→ **REQUIRED WORK**
The whole listing is to be retyped exactly as it appears.

=== Begin Enclosure ===

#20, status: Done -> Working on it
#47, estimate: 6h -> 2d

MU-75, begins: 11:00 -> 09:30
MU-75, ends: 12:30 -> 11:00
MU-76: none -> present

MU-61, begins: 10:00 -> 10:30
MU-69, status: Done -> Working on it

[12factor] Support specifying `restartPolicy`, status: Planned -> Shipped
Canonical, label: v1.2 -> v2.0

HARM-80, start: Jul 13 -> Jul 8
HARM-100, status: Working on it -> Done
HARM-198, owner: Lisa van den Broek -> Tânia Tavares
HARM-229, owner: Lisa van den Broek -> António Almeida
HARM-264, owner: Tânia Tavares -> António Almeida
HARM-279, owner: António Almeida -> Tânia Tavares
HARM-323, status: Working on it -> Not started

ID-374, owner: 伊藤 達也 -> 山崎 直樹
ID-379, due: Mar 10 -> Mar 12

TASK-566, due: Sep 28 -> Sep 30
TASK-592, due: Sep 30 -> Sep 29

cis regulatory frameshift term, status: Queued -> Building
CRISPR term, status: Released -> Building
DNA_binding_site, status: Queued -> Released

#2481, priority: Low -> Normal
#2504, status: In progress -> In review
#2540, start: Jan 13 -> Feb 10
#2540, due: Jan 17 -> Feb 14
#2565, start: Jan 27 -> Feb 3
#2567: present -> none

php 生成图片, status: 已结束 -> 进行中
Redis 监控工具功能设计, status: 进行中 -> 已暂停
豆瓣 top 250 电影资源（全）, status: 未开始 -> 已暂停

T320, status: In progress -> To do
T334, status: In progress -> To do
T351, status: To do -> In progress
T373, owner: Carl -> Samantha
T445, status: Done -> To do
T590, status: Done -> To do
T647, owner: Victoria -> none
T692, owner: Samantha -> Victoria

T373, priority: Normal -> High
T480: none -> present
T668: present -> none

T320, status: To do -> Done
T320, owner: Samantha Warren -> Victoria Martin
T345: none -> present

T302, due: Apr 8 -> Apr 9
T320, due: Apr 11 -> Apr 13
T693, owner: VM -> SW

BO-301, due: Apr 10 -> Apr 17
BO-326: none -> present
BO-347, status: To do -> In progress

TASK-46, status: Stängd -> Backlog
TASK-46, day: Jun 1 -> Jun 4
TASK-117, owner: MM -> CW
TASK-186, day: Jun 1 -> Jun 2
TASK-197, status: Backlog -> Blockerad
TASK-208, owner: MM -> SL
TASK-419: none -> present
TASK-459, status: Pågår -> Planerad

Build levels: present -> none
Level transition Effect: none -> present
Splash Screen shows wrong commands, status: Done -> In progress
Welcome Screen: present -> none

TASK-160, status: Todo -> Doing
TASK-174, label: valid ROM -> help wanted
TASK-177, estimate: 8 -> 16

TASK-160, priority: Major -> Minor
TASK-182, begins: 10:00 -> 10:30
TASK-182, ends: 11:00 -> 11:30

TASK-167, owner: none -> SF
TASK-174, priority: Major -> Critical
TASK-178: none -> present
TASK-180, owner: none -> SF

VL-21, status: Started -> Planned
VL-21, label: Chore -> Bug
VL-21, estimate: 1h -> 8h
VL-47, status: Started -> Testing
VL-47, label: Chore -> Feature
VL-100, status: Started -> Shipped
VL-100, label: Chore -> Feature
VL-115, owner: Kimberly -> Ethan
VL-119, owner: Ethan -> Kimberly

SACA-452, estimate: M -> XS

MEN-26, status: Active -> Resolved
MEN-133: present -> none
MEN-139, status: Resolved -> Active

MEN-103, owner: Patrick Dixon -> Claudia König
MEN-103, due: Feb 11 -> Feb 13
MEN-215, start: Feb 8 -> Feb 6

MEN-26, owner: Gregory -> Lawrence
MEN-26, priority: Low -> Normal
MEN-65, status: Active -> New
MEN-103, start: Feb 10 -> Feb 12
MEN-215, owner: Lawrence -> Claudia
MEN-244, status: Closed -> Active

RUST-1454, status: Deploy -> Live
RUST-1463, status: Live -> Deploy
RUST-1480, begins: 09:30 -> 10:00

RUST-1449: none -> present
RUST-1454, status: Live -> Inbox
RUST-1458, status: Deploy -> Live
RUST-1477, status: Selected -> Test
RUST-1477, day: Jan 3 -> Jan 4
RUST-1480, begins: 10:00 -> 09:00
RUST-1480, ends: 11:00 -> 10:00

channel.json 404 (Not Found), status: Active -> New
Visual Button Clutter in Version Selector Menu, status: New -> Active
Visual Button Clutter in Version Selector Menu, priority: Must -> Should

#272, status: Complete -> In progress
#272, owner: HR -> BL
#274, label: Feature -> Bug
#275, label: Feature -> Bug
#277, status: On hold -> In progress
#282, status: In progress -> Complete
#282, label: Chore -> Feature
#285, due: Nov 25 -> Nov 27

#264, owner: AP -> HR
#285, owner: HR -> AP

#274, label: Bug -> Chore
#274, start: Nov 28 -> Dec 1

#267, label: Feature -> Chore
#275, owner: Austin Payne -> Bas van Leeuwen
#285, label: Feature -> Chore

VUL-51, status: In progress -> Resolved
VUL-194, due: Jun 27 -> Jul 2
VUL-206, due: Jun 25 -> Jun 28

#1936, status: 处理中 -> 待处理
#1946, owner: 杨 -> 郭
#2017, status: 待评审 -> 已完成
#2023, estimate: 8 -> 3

=== End Enclosure ===

→ **SOLUTION TO THE PROBLEM**
#20, status: Done -> Working on it
#47, estimate: 6h -> 2d

MU-75, begins: 11:00 -> 09:30
MU-75, ends: 12:30 -> 11:00
MU-76: none -> present

MU-61, begins: 10:00 -> 10:30
MU-69, status: Done -> Working on it

[12factor] Support specifying `restartPolicy`, status: Planned -> Shipped
Canonical, label: v1.2 -> v2.0

HARM-80, start: Jul 13 -> Jul 8
HARM-100, status: Working on it -> Done
HARM-198, owner: Lisa van den Broek -> Tânia Tavares
HARM-229, owner: Lisa van den Broek -> António Almeida
HARM-264, owner: Tânia Tavares -> António Almeida
HARM-279, owner: António Almeida -> Tânia Tavares
HARM-323, status: Working on it -> Not started

ID-374, owner: 伊藤 達也 -> 山崎 直樹
ID-379, due: Mar 10 -> Mar 12

TASK-566, due: Sep 28 -> Sep 30
TASK-592, due: Sep 30 -> Sep 29

cis regulatory frameshift term, status: Queued -> Building
CRISPR term, status: Released -> Building
DNA_binding_site, status: Queued -> Released

#2481, priority: Low -> Normal
#2504, status: In progress -> In review
#2540, start: Jan 13 -> Feb 10
#2540, due: Jan 17 -> Feb 14
#2565, start: Jan 27 -> Feb 3
#2567: present -> none

php 生成图片, status: 已结束 -> 进行中
Redis 监控工具功能设计, status: 进行中 -> 已暂停
豆瓣 top 250 电影资源（全）, status: 未开始 -> 已暂停

T320, status: In progress -> To do
T334, status: In progress -> To do
T351, status: To do -> In progress
T373, owner: Carl -> Samantha
T445, status: Done -> To do
T590, status: Done -> To do
T647, owner: Victoria -> none
T692, owner: Samantha -> Victoria

T373, priority: Normal -> High
T480: none -> present
T668: present -> none

T320, status: To do -> Done
T320, owner: Samantha Warren -> Victoria Martin
T345: none -> present

T302, due: Apr 8 -> Apr 9
T320, due: Apr 11 -> Apr 13
T693, owner: VM -> SW

BO-301, due: Apr 10 -> Apr 17
BO-326: none -> present
BO-347, status: To do -> In progress

TASK-46, status: Stängd -> Backlog
TASK-46, day: Jun 1 -> Jun 4
TASK-117, owner: MM -> CW
TASK-186, day: Jun 1 -> Jun 2
TASK-197, status: Backlog -> Blockerad
TASK-208, owner: MM -> SL
TASK-419: none -> present
TASK-459, status: Pågår -> Planerad

Build levels: present -> none
Level transition Effect: none -> present
Splash Screen shows wrong commands, status: Done -> In progress
Welcome Screen: present -> none

TASK-160, status: Todo -> Doing
TASK-174, label: valid ROM -> help wanted
TASK-177, estimate: 8 -> 16

TASK-160, priority: Major -> Minor
TASK-182, begins: 10:00 -> 10:30
TASK-182, ends: 11:00 -> 11:30

TASK-167, owner: none -> SF
TASK-174, priority: Major -> Critical
TASK-178: none -> present
TASK-180, owner: none -> SF

VL-21, status: Started -> Planned
VL-21, label: Chore -> Bug
VL-21, estimate: 1h -> 8h
VL-47, status: Started -> Testing
VL-47, label: Chore -> Feature
VL-100, status: Started -> Shipped
VL-100, label: Chore -> Feature
VL-115, owner: Kimberly -> Ethan
VL-119, owner: Ethan -> Kimberly

SACA-452, estimate: M -> XS

MEN-26, status: Active -> Resolved
MEN-133: present -> none
MEN-139, status: Resolved -> Active

MEN-103, owner: Patrick Dixon -> Claudia König
MEN-103, due: Feb 11 -> Feb 13
MEN-215, start: Feb 8 -> Feb 6

MEN-26, owner: Gregory -> Lawrence
MEN-26, priority: Low -> Normal
MEN-65, status: Active -> New
MEN-103, start: Feb 10 -> Feb 12
MEN-215, owner: Lawrence -> Claudia
MEN-244, status: Closed -> Active

RUST-1454, status: Deploy -> Live
RUST-1463, status: Live -> Deploy
RUST-1480, begins: 09:30 -> 10:00

RUST-1449: none -> present
RUST-1454, status: Live -> Inbox
RUST-1458, status: Deploy -> Live
RUST-1477, status: Selected -> Test
RUST-1477, day: Jan 3 -> Jan 4
RUST-1480, begins: 10:00 -> 09:00
RUST-1480, ends: 11:00 -> 10:00

channel.json 404 (Not Found), status: Active -> New
Visual Button Clutter in Version Selector Menu, status: New -> Active
Visual Button Clutter in Version Selector Menu, priority: Must -> Should

#272, status: Complete -> In progress
#272, owner: HR -> BL
#274, label: Feature -> Bug
#275, label: Feature -> Bug
#277, status: On hold -> In progress
#282, status: In progress -> Complete
#282, label: Chore -> Feature
#285, due: Nov 25 -> Nov 27

#264, owner: AP -> HR
#285, owner: HR -> AP

#274, label: Bug -> Chore
#274, start: Nov 28 -> Dec 1

#267, label: Feature -> Chore
#275, owner: Austin Payne -> Bas van Leeuwen
#285, label: Feature -> Chore

VUL-51, status: In progress -> Resolved
VUL-194, due: Jun 27 -> Jul 2
VUL-206, due: Jun 25 -> Jun 28

#1936, status: 处理中 -> 待处理
#1946, owner: 杨 -> 郭
#2017, status: 待评审 -> 已完成
#2023, estimate: 8 -> 3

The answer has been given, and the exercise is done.